- Opening Delimiter -
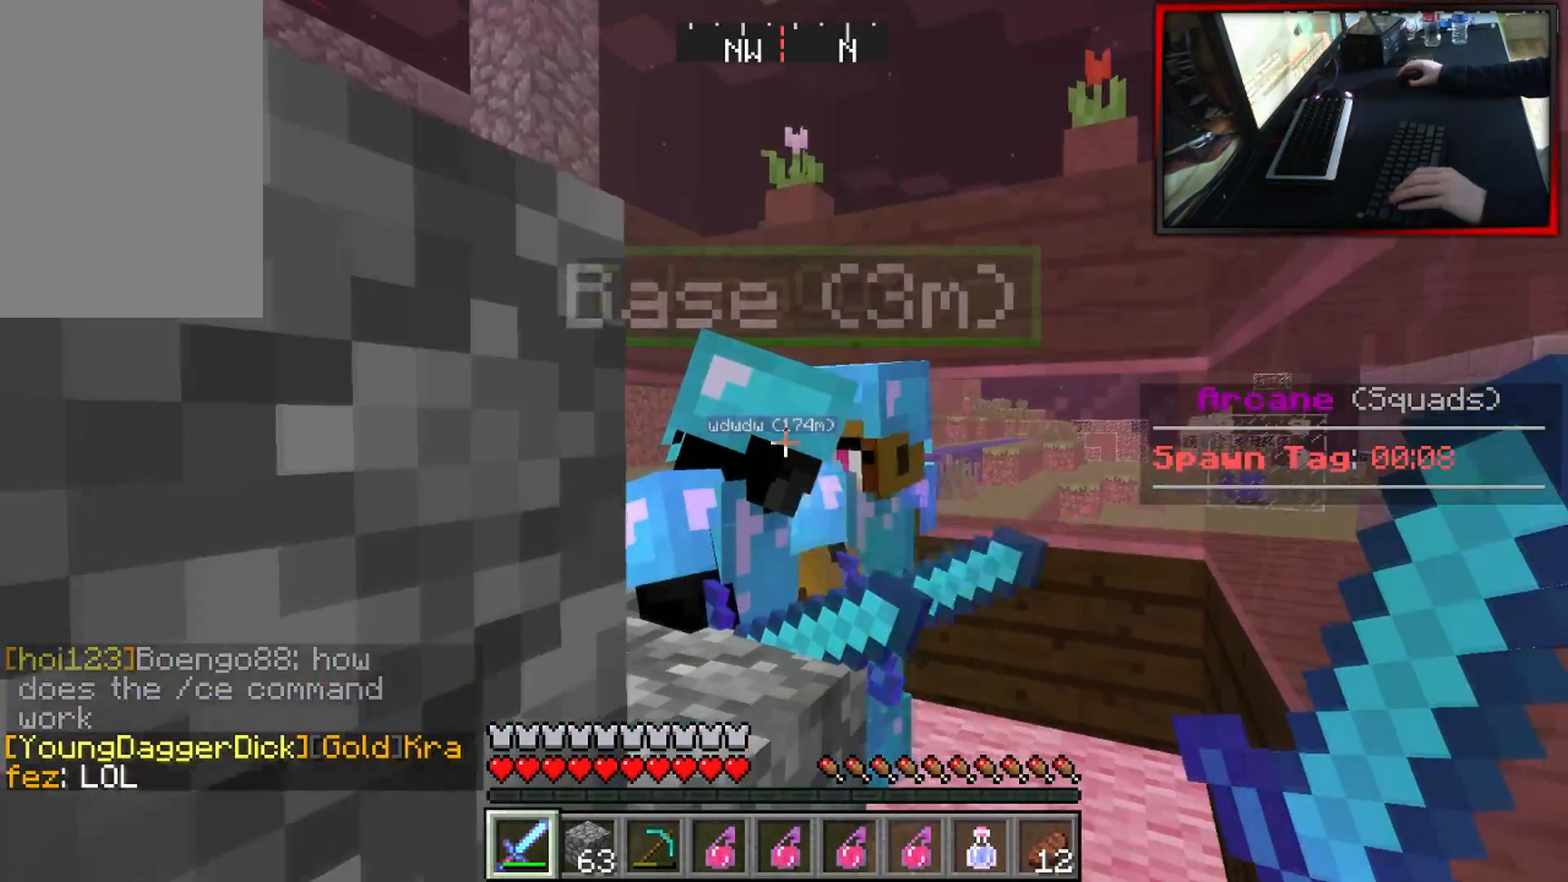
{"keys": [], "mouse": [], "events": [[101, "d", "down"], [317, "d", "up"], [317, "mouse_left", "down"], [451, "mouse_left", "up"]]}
- Closing Delimiter -
- Opening Delimiter -
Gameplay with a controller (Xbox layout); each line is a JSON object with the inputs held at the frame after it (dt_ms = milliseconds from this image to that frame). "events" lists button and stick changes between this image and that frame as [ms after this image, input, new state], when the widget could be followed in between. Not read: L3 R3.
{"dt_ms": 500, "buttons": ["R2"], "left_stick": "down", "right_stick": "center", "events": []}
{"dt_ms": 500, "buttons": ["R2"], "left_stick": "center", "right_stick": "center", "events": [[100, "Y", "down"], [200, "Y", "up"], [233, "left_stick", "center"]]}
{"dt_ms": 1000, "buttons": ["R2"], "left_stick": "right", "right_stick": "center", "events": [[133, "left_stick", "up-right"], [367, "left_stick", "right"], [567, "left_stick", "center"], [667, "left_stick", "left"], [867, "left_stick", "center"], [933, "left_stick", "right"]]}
- Closing Delimiter -
* **REQUIRED WORK**: Wherever the word "center" turns up in the records above, copy the line that holds it.

* **ANSWER AREA**:
{"dt_ms": 500, "buttons": ["R2"], "left_stick": "down", "right_stick": "center", "events": []}
{"dt_ms": 500, "buttons": ["R2"], "left_stick": "center", "right_stick": "center", "events": [[100, "Y", "down"], [200, "Y", "up"], [233, "left_stick", "center"]]}
{"dt_ms": 1000, "buttons": ["R2"], "left_stick": "right", "right_stick": "center", "events": [[133, "left_stick", "up-right"], [367, "left_stick", "right"], [567, "left_stick", "center"], [667, "left_stick", "left"], [867, "left_stick", "center"], [933, "left_stick", "right"]]}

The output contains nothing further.